Calvin s’approcha de Flanagan en réprimant un bâillement.
« Rentrez chez vous, dit-elle. Il est tard. »
Il fit non de la tête, bâilla encore. « Ils ont bientôt fini. »
Les techniciens terminaient de fouiller la voiture de Lennon, dans la lumière éclatante de l’atelier. Divers objets et détritus étaient répandus sur le sol — mouchoirs en papier, emballages, plastiques et cartons, ainsi que quelques CD et le manuel technique de la voiture. Les vêtements rassemblés dans l’appartement avaient été envoyés au labo de Carrickfergus.
L’inspecteur Farringdon examina l’emplacement de la roue de secours après avoir ôté le tapis de coffre.
« Voilà, conclut-il. Vous voulez qu’on démonte la carrosserie ?
— Non, répondit Flanagan. On s’arrête là pour ce soir. Merci à tous. »
Les techniciens déposèrent leurs outils et se préparèrent à partir. « Vous allez officialiser ? » demanda Calvin.
Flanagan s’était tourmentée toute la journée. La presse avait été informée qu’elle ferait une brève déclaration devant le commissariat à dix heures le lendemain matin. Donnerait-elle le nom de Lennon comme suspect ? Devait-elle communiquer son identité ? Un policier poursuivi par les siens… Les médias et les politiques fondraient sur la nouvelle comme des vautours. Désigner un suspect était toujours risqué. Il fallait qu’elle soit sûre.
« Je déciderai demain. Du côté des hôtels, ça donne quoi ?

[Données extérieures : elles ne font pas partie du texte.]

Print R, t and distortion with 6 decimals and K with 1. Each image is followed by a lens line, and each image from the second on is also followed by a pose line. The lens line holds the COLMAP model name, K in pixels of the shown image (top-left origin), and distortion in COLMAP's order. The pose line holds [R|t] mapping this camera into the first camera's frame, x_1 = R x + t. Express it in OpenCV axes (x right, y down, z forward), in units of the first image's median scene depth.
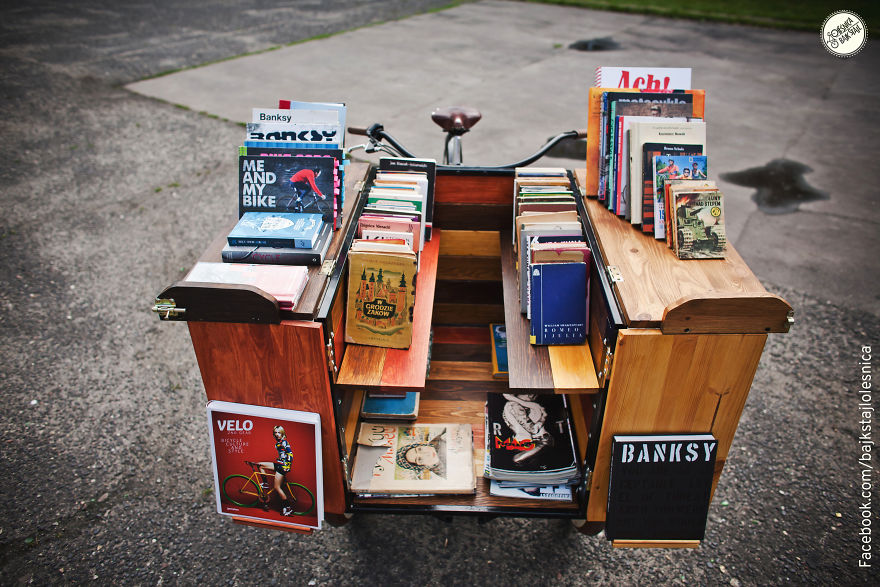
lens RADIAL K [[610.4, 0, 440.0], [0, 610.4, 293.5], [0, 0, 1]] dist [-0.066923, 0.062884]
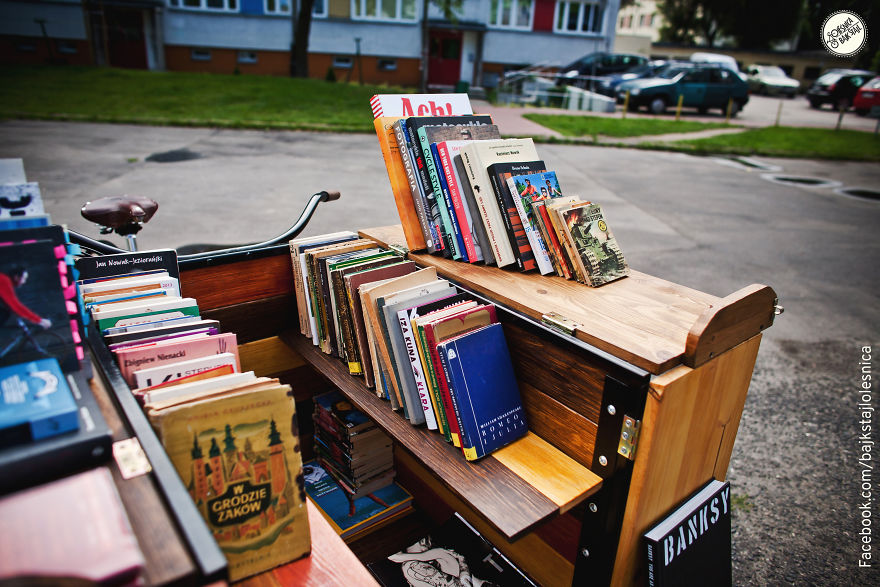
lens RADIAL K [[610.4, 0, 440.0], [0, 610.4, 293.5], [0, 0, 1]] dist [-0.066923, 0.062884]
pose [[0.763754, -0.203157, 0.612705, -0.255933], [0.313367, 0.946523, -0.076779, -0.051570], [-0.564341, 0.250641, 0.786574, 0.483241]]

— Il a dormi au Days Hotel dans Hope Street hier soir. Il n’a pas encore rendu sa chambre, mais je doute qu’il y retourne. J’ai envoyé une voiture pour ramasser ce qu’il a pu laisser derrière lui.
— Bien. Allez, filez, pour l’amour du ciel.
— Et vous ?
— Je vais repasser au bureau. Je voudrais relire mes notes avant demain. »
Un mensonge. Si Flanagan rentrait chez elle maintenant, Alistair serait encore debout. Ils boiraient un ou deux verres de vin, peut-être un gin-tonic, ils discuteraient. Elle ne pourrait éviter de lui parler du Dr Prunty et de ses mains glacées, de l’opération prévue dans moins de quinze jours.
Était-ce de la lâcheté ? Elle qui avait vu et fait tant de choses dans sa vie, été témoin de tant d’horreurs, révélait-elle enfin sa vraie nature ?
Flanagan n’imaginait rien de plus terrifiant que d’annoncer son cancer à son mari. Une fois le mot prononcé à voix haute, il deviendrait réalité. Leur vie commune serait fracturée en deux pour toujours : avant, et après.
Si Serena Flanagan était lâche, elle pouvait bien le rester un jour de plus.